Пока я сидел тупящим болваном, решая, как быть, Светлана совершила гениальный ход.
— Так, надо до ночи квартиру все же как следует просушить и проветрить.
Народ, как насчет того, чтобы пойти сначала за мороженным, а потом погулять в парке.
Лизу мы оставим охранять квартиру, а Макара ей помогать в этом.
— А, то есть, моей сестре и Макару сырость нипочем?
— ехидно фыркнула Ирина, но мать на нее выразительно зыркнула, и они сорвались шумной гурьбой и ушли.
Я не стал дожидаться, когда их гомон и топот окончательно стихнет, и пошел вглубь квартиры.
Лиза стояла посреди комнаты без футболки.
Вообще-то, времени вполне бы хватило, чтобы встретить меня полностью обнаженной, но в эту минуту степень ее обнаженки значения уже не имела.
Моя адекватность отчалила мигом и скорого возвращения не обещала, уж не после того, как Лизка, сверля меня вызывающе-жарким взглядом, шагнула навстречу.
— Какого хрена, Макар?
— практически прорычала девушка раскатисто-дразняще, останавливаясь так близко и при этом безумно далеко.
— Конкретизируй вопрос, — попросил я, и уничтожил-таки последнее расстояние между нами, притянув ее к себе и сходу попытавшись втянуть в поцелуй.
Но засранка резко повернула голову, ускользая, и я наказал ее за это, прижавшись ртом пониже уха и перейдя на шепот.
— Какого хрена я приперся в твой дом?
Какого хрена торчал тут, дожидаясь тебя и общаясь с твоими?
Или какого хрена я сейчас чувствую себя чуток рехнутым от того, как тебя хочу?
— Какого хрена ты решил, что можешь просто явиться и без единого слова хватать меня и тащить в постель!
— выпалила она, откидывая голову и проходясь ладонями по моей спине, отчего вдоль позвоночника потекла огненно-пушистая река, а в башке совсем опустело от вида покорно открытой шеи.
— Постель вот ни капли не принципиальна, Лиз.
Я прямо с места не сходя готов… — как она пахнет, как ощущается под пальцами, губами… Я от этого дурею-дурею-дурею, пьянею прямо в слюни… — Лебедев!
— мигом озлившись, Лизка отпихнула меня и вывернулась из рук, оставив обворованным.
— Мы так-то расстались и не слишком по-доброму, припоминаешь?
Сейчас я куда как лучше помню, как же долго в тебе не был.
— Не расстались.
Ты психанула и ушла.
— Прям без повода, да?
Блин, Лебедев, да глаза-то подними!
— На кой?
Не даешь себя руками трогать, буду хоть глазами лапать.
А говорить я и так способен, если у тебя есть такая острая необходимость, мало понятная мне, надо заметить.
— Ну еще бы!
С таким-то стояком ты был расположен к разговорам, — фыркнула она, и я мгновенно ощутил, как упало напряжение, возведенное ею между нами барьером.

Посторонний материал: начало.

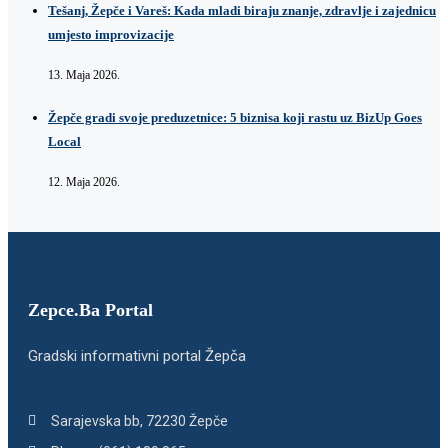
Tešanj, Žepče i Vareš: Kada mladi biraju znanje, zdravlje i zajednicu
umjesto improvizacije
13. Maja 2026.
Žepče gradi svoje preduzetnice: 5 biznisa koji rastu uz BizUp Goes
Local
12. Maja 2026.
Zepce.Ba Portal
Gradski informativni portal Žepča
Sarajevska bb, 72230 Žepče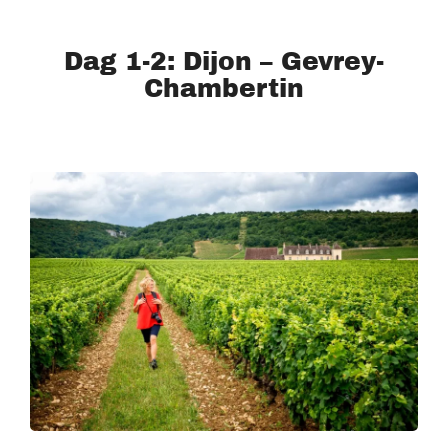
Dag 1-2: Dijon – Gevrey-
Chambertin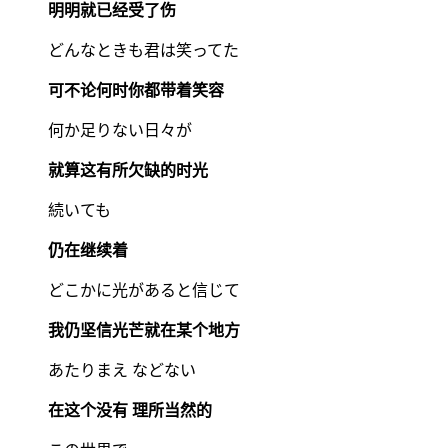
明明就已经受了伤
どんなときも君は笑ってた
可不论何时你都带着笑容
何か足りない日々が
就算这有所欠缺的时光
続いても
仍在继续着
どこかに光があると信じて
我仍坚信光芒就在某个地方
あたりまえ などない
在这个没有 理所当然的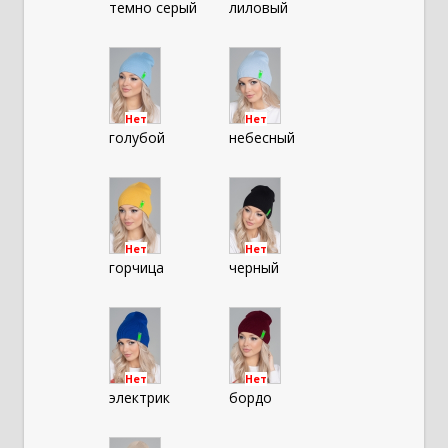
темно серый
лиловый
Нет
Нет
голубой
небесный
Нет
Нет
горчица
черный
Нет
Нет
электрик
бордо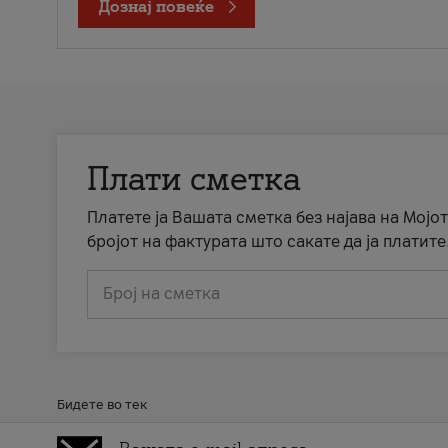
Дознај повеќе
Плати сметка
Платете ја Вашата сметка без најава на Мојот
бројот на фактурата што сакате да ја платите
Број на сметка
Бидете во тек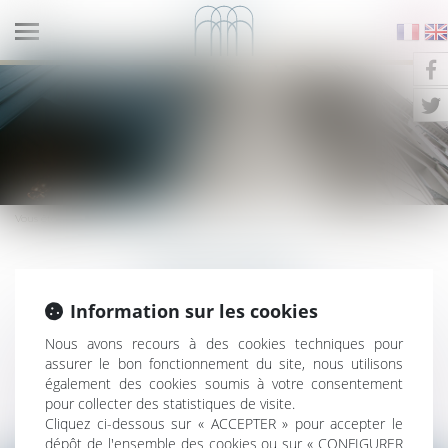
Ouvrir
le
NOTAIRES QUAI DE LA TOURNELLE
menu
Vous êtes ici :
Nos avis
NOS AVIS
Information sur les cookies
Nous avons recours à des cookies techniques pour
LAISSEZ-NOUS UN AVIS
assurer le bon fonctionnement du site, nous utilisons
également des cookies soumis à votre consentement
pour collecter des statistiques de visite.
Cliquez ci-dessous sur « ACCEPTER » pour accepter le
dépôt de l'ensemble des cookies ou sur « CONFIGURER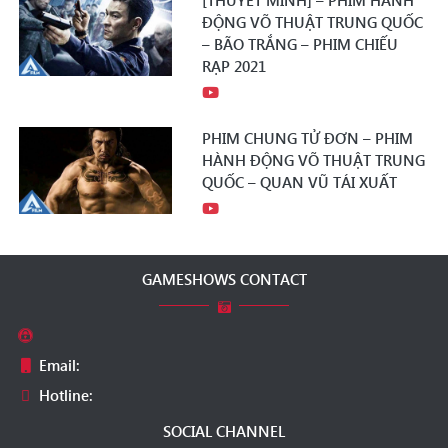
[THUYẾT MINH] – PHIM HÀNH
ĐỘNG VÕ THUẬT TRUNG QUỐC
– BÃO TRẮNG – PHIM CHIẾU
RẠP 2021
PHIM CHUNG TỬ ĐƠN – PHIM
HÀNH ĐỘNG VÕ THUẬT TRUNG
QUỐC – QUAN VŨ TÁI XUẤT
GAMESHOWS CONTACT
Email:
Hotline:
SOCIAL CHANNEL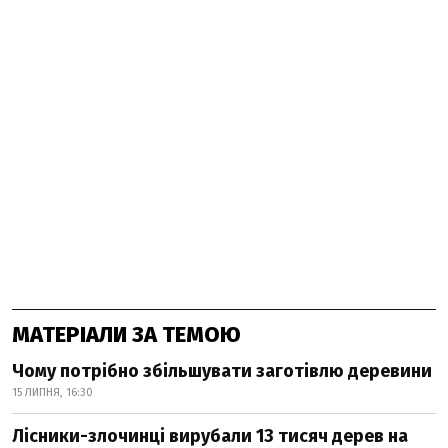
МАТЕРІАЛИ ЗА ТЕМОЮ
Чому потрібно збільшувати заготівлю деревини
15 ЛИПНЯ, 16:30
Лісники-злочинці вирубали 13 тисяч дерев на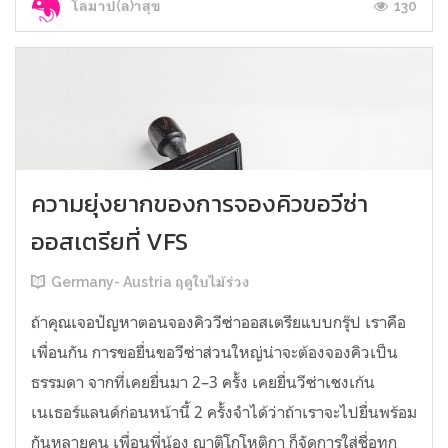
130
โลมาป(ล)าสุข
ความยุ่งยากของการจองคิวขอวีซ่า
ออสเตรียที่ VFS
Germany- Austria ฤดูใบไม้ร่วง
ถ้าคุณเจอปัญหาตอนจองคิววีซ่าออสเตรียแบบกรุ๊ป เราคือ
เพื่อนกัน การขอยื่นขอวีซ่าส่วนใหญ่น่าจะต้องจองคิวเป็น
ธรรมดา จากที่เคยยื่นมา 2–3 ครั้ง เคยยื่นวีซ่าเชงเก้น
เนเธอร์แลนด์ก่อนหน้านี้ 2 ครั้งจำได้ว่าถ้าเราจะไปยื่นพร้อม
กันหลายคน เพื่อนพี่น้อง ญาติโกโหติกา ก็จัดการใส่ชื่อทุก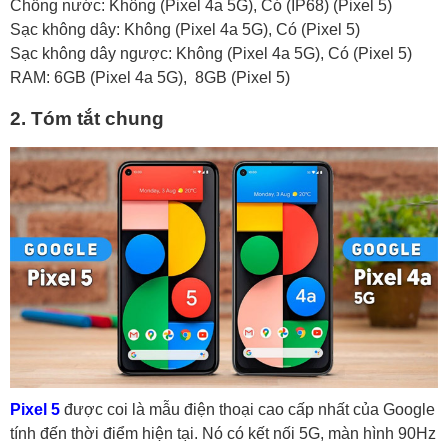
Chống nước: Không (Pixel 4a 5G), Có (IP68) (Pixel 5)
Sạc không dây: Không (Pixel 4a 5G), Có (Pixel 5)
Sạc không dây ngược: Không (Pixel 4a 5G), Có (Pixel 5)
RAM: 6GB (Pixel 4a 5G), 8GB (Pixel 5)
2. Tóm tắt chung
Pixel 5
được coi là mẫu điện thoại cao cấp nhất của Google
tính đến thời điểm hiện tại. Nó có kết nối 5G, màn hình 90Hz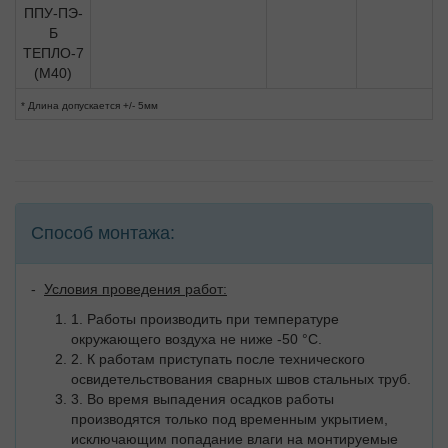
* Длина допускается +/- 5мм
Способ монтажа:
-
Условия проведения работ:
1. Работы производить при температуре
окружающего воздуха не ниже -50 °C.
2. К работам приступать после технического
освидетельствования сварных швов стальных труб.
3. Во время выпадения осадков работы
производятся только под временным укрытием,
исключающим попадание влаги на монтируемые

И мгновенно воспользовался этим, шагнув к ней опять и обняв.
Скользнул сразу одной загребущей рукой на ее ягодицу и сильно сжал, помня, как она реагирует именно на мои несдержанные ласки.
Лизка охнула и изогнулась в пояснице, вжимаясь животом в мой гудящий в штанах ствол, и проворчала якобы недовольно.
— Лебедев!
— Я, Лиз, я, — проворчал, проходясь поцелуями по ее шее вниз, добираясь до манящей ложбинки, и глубоко, смакуя, вдохнул, ощущая, что тормоза испаряются, как и весь мир вокруг и опора под ногами.